Dalam kitab al-Jawahiru fi Tafsiril Qur’anil Karim
(Kaum lelaki menjadi pemimpin) artinya mempunyai kekuasaan (terhadap kaum wanita) dan berkewajiban mendidik dan membimbing mereka (oleh karena Allah telah melebihkan sebagian kamu atas lainnya) yaitu kekuasaan dan sebagainya (dan juga karena mereka telah menafkahkan) atas mereka (harta mereka. Maka wanita-wanita yang saleh ialah yang taat) kepada suami mereka (lagi memelihara diri di balik belakang)) artinya menjaga kehormatan mereka dan lain-lain sepeninggal suami (karena Allah telah memelihara mereka) sebagaimana dipesankan-Nya kepada pihak suami itu. (Dan wanita-wanita yang kamu khawatirkan nusyus) artinya pembangkangan mereka terhadap kamu misalnya dengan adanya ciri-ciri atau gejala-gejalanya (maka nasihatilah mereka itu) dan ingatkan supaya mereka takut kepada Allah (dan berpisahlah dengan mereka di atas tempat tidur) maksudnya memisahkan kamu tidur ke ranjang lain jika mereka memperlihatkan pembangkangan (dan pukullah mereka) yakni pukullah yang tidak melukai jika mereka masih belum sadar (kemudian jika mereka telah menaatimu) mengenai apa yang kamu kehendaki (maka janganlah kamu mencari gara-gara atas mereka) maksudnya mencari-cari jalan untuk memukul mereka secara aniaya. (Sesungguhnya Allah Maha Tinggi lagi Maha Besar) karena itu takutlah kamu akan hukuman-Nya jika kamu menganiaya mereka.[8]

1.      Asbabun Nuzul
Dalam suatu riwayat dikemukakan bahwa seseorang wanita mengadu kepada Nabi karena telah ditampar suaminya. Rasul saw. Bersabda : “Dia mesti dikisas (dibalas).” Maka turunlah ayat tersebut di atas, sebagai ketentuan dalam mendidik istri yang menyeleweng. Setelah mendengar penjelasan ayat tersebut, pulanglah ia serta tidak melaksanakan kisas. (Diriwayatkan oleh Ibn Abi Hatim yang bersumber dari al-Hasan)
Dalam riwayat lain dikemukakan bahwa ada seorang istri yang mengadu kepada Rasul karena ditampar suaminya (orang Ansar) dan menuntut kisas (balas). Nabi saw mengabulkan tuntutan itu. Maka turunlah ayat wa la taj al bil qur ani ming qabli ay yuqdla ilaika wahyuh ..(dan janganlah kamu tergesa-gesa membaca al-Qur’an sebelum disempurnakan mewahyukannya kepadamu)(QS Thaha:114) sebagai teguran kepadanya, dan ayat tersebut di atas QS an-Nisa :34 sebagai ketentuan hak suami dalam mendidik istrinya. (diriwayatkan oleh Ibnu Jarir dari beberapa jalan yang bersumber dari al-Hasan. Ibnu Jarir meriwayatkan pula hadis seperti ini, yang bersumber dari ibnu Juraij dan as-Suddi).

■ ■ ■ ■

PERINTAH. Gantilah "Nabi" dengan "Rasulullah" pada bagian teks tafsir yang dimulai dari "1.      Asbabun Nuzul" dan berakhir pada "bersumber dari al-Hasan)", lalu tuliskan kembali bagian itu.

DAFTAR YANG DIBERIKAN.
■ ■ ■ ■

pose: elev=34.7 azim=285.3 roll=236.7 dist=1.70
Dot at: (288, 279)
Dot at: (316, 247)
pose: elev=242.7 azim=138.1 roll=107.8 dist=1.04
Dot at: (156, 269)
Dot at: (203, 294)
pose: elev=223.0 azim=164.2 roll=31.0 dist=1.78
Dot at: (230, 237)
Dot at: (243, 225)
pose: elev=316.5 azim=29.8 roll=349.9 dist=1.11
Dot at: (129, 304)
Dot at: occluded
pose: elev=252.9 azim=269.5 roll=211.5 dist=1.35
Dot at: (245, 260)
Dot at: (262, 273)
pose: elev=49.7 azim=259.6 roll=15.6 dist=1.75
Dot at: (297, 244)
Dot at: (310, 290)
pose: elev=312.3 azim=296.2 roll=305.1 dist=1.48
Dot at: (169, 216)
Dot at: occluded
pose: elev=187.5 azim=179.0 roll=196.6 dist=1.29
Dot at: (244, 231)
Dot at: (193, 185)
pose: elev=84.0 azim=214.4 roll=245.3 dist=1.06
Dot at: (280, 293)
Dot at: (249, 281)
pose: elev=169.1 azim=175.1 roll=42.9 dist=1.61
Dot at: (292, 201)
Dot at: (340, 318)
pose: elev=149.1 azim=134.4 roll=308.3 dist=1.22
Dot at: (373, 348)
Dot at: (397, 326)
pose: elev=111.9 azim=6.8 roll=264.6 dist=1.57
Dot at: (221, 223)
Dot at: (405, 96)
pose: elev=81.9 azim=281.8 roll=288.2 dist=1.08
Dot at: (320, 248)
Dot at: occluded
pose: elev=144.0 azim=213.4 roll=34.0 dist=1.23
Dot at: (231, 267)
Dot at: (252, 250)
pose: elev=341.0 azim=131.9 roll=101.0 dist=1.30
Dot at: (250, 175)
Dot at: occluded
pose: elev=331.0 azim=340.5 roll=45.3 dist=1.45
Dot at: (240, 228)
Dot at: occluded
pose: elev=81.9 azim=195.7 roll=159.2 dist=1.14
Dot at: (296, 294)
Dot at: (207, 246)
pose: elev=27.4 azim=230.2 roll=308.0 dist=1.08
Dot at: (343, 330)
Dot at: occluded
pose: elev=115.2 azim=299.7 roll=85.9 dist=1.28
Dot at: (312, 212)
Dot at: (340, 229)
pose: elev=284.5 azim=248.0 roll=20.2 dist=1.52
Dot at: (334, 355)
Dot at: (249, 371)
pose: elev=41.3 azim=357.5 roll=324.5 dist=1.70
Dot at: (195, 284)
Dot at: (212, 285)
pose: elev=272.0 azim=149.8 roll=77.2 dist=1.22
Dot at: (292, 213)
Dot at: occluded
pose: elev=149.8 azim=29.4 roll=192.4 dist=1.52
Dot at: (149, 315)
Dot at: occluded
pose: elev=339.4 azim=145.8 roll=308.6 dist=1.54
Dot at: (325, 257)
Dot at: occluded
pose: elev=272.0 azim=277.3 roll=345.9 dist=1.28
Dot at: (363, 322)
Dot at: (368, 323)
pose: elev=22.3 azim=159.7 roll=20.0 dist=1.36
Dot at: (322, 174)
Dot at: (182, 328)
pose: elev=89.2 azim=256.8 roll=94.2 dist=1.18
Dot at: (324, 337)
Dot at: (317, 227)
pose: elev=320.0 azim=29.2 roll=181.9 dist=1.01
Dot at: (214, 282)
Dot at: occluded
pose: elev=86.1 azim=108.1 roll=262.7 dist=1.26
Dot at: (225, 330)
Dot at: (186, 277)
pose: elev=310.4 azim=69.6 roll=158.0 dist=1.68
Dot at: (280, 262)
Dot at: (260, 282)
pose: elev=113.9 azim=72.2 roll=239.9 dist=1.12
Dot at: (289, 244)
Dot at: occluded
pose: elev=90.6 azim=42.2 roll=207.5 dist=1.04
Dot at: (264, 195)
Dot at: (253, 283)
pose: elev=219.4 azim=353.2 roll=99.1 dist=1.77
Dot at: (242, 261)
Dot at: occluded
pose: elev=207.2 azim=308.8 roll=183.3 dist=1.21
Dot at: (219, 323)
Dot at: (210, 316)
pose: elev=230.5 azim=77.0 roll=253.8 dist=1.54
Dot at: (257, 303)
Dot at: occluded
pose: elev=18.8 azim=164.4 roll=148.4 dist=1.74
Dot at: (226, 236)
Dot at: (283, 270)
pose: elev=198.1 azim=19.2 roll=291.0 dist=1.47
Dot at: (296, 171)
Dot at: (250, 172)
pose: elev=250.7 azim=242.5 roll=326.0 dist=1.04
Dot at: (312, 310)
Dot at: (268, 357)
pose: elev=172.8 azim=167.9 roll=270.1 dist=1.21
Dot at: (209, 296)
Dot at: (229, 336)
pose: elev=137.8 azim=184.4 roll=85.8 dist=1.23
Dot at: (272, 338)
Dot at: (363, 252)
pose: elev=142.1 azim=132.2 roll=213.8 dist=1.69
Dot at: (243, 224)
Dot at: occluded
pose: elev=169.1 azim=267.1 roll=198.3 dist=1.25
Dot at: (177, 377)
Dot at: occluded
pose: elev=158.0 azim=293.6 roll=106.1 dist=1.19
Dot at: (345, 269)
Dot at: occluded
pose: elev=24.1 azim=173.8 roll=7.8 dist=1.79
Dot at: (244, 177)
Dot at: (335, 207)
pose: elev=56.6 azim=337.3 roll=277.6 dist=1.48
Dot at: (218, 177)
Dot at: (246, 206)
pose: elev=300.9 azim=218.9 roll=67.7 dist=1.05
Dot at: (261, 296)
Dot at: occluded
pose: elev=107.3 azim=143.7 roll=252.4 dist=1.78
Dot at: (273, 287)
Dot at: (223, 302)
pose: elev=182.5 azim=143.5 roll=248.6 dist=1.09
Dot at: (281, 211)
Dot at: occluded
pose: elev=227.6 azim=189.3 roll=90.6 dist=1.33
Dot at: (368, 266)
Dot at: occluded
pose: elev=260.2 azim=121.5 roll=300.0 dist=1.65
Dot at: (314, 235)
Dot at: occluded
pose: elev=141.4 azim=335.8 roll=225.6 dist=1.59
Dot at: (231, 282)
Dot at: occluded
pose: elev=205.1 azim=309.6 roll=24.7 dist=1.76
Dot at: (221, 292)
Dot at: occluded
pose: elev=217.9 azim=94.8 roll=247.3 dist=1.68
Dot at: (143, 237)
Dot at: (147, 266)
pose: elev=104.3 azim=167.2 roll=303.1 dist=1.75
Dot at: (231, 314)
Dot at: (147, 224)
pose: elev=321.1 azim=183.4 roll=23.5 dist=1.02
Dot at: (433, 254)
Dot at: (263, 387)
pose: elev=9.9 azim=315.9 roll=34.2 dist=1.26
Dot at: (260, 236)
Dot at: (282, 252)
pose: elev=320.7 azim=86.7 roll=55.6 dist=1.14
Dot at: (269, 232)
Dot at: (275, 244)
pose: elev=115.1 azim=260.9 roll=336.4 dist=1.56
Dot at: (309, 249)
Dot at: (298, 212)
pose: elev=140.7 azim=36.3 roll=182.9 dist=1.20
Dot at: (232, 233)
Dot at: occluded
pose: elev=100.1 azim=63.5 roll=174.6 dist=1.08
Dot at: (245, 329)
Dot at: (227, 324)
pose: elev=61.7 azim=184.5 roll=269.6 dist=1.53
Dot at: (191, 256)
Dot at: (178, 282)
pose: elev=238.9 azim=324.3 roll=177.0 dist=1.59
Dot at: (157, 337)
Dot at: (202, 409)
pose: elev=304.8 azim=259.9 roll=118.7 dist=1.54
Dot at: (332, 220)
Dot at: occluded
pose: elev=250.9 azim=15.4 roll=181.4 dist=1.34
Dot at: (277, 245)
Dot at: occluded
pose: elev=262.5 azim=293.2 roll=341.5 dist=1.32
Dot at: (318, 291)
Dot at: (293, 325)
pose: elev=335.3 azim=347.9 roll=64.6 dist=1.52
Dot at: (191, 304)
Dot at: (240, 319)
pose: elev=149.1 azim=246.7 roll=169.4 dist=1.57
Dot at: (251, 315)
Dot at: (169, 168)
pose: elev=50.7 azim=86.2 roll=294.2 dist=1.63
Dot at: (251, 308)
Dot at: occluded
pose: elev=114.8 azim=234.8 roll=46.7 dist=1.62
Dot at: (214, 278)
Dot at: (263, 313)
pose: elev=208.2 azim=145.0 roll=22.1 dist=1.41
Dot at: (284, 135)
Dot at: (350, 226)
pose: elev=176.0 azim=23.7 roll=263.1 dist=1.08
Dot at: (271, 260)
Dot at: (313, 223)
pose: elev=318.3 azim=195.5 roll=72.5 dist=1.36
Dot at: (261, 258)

■ ■ ■ ■

HASIL TUGAS.
1.      Asbabun Nuzul
Dalam suatu riwayat dikemukakan bahwa seseorang wanita mengadu kepada Rasulullah karena telah ditampar suaminya. Rasul saw. Bersabda : “Dia mesti dikisas (dibalas).” Maka turunlah ayat tersebut di atas, sebagai ketentuan dalam mendidik istri yang menyeleweng. Setelah mendengar penjelasan ayat tersebut, pulanglah ia serta tidak melaksanakan kisas. (Diriwayatkan oleh Ibn Abi Hatim yang bersumber dari al-Hasan)